Powoli zbliżała się północ… W oddali głębokie dźwięki dzwonów przerywały mroczną ciszę nocy… Z każdym kolejnym uderzeniem mrok jakby zanikał, a dźwięk dzwonów kruszył skorupę nocy… Twardość serca? Ramy Świąt zaczęły wypełniać się treścią. Symbolika świąt zaczęła nabierać wartości. Bliskich, osobistych…

Tato patrzył na chłopca. Z miłością, ciepłem, zrozumieniem… Spojrzenie zaczęło budować jakiś tunel, przez który przewijały się myśli, wspomnienia, uczucia… W pewnym momencie zauważył, że jest już sam.

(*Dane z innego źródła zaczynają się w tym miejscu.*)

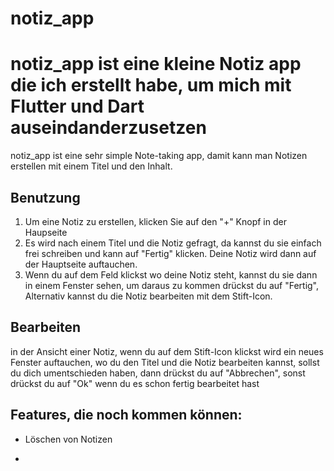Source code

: # notiz_app
notiz_app ist eine kleine Notiz app die ich erstellt habe, um mich mit Flutter und Dart auseindanderzusetzen
=======

notiz_app ist eine sehr simple Note-taking app, damit kann man Notizen erstellen mit einem Titel und den Inhalt.

## Benutzung

1. Um eine Notiz zu erstellen, klicken Sie auf den "+" Knopf in der Haupseite
2. Es wird nach einem Titel und die Notiz gefragt, da kannst du sie einfach frei schreiben und kann auf "Fertig" klicken.
Deine Notiz wird dann auf der Hauptseite auftauchen.
3. Wenn du auf dem Feld klickst wo deine Notiz steht, kannst du sie dann in einem Fenster sehen, um daraus zu kommen drückst du auf "Fertig", Alternativ kannst du die Notiz bearbeiten mit dem Stift-Icon.

## Bearbeiten
in der Ansicht einer Notiz, wenn du auf dem Stift-Icon klickst wird ein neues Fenster auftauchen, wo du den Titel und die Notiz bearbeiten kannst, sollst du dich umentschieden haben, dann drückst du auf "Abbrechen", sonst drückst du auf "Ok" wenn du es schon fertig bearbeitet hast

## Features, die noch kommen können:
- Löschen von Notizen
*

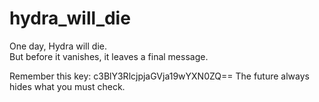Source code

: # hydra_will_die
One day, Hydra will die.  
But before it vanishes, it leaves a final message.  

Remember this key: c3BlY3RlcjpjaGVja19wYXN0ZQ== 
The future always hides what you must check.
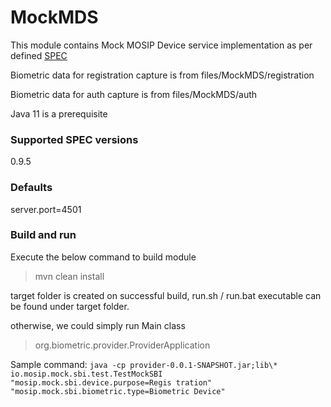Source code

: # MockMDS

This module contains Mock MOSIP Device service implementation as per defined [SPEC](https://docs.mosip.io/platform/biometrics/mosip-device-service-specification) 

Biometric data for registration capture is from files/MockMDS/registration

Biometric data for auth capture is from files/MockMDS/auth

Java 11 is a prerequisite

### Supported SPEC versions

0.9.5

### Defaults

server.port=4501

### Build and run

Execute the below command to build module

> mvn clean install

target folder is created on successful build, run.sh / run.bat executable can be found under target folder.

otherwise, we could simply run Main class

> org.biometric.provider.ProviderApplication

Sample command: `java -cp provider-0.0.1-SNAPSHOT.jar;lib\* io.mosip.mock.sbi.test.TestMockSBI "mosip.mock.sbi.device.purpose=Regis
                 tration" "mosip.mock.sbi.biometric.type=Biometric Device"`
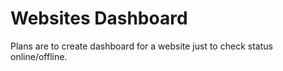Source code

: Websites Dashboard
====================

Plans are to create dashboard for a website just to check status online/offline.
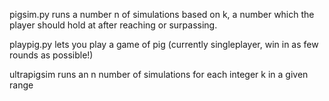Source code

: pigsim.py runs a number n of simulations based on k, a number which the player should hold at after reaching or surpassing.

playpig.py lets you play a game of pig (currently singleplayer, win in as few rounds as possible!)

ultrapigsim runs an n number of simulations for each integer k in a given range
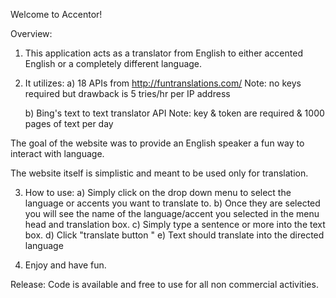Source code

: Welcome to Accentor!

Overview:
1.    This application acts as a translator from English
    to either accented English or a completely different language.

2.  It utilizes:
    a)    18 APIs from http://funtranslations.com/
            Note: no keys required but drawback is 5 tries/hr per IP address

    b)    Bing's text to text translator API
            Note: key & token are required & 1000 pages of text per day

The goal of the website was to provide an English speaker a fun way to interact with language.

The website itself is simplistic and meant to be used only for translation.

3. How to use:
    a)    Simply click on the drop down menu to select the language
          or accents you want to translate to.
    b)    Once they are selected you will see the name of the language/accent you selected
          in the menu head and translation box.
    c)    Simply type a sentence or more into the text box.
    d)    Click "translate button "
    e)    Text should translate into the directed language

4. Enjoy and have fun.



Release: Code is available and free to use for all non commercial activities.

Nie – nie sam, ale że tworzy jedność z niespodziewanym gościem. On, twardy „myśliwy” i mały chłopiec to jedno. Nie rezygnacja z jednego na rzecz czegoś innego. Ale jedno, współistniejące. Całość…

Po raz pierwszy od wielu lat nie myślał, nie analizował i nie oceniał. Poczuł. Swoje Boże Narodzenie

 

Fragment książki "Walcząc z Krokodylem", wydanej pod pseudonimem Andrzej Daray.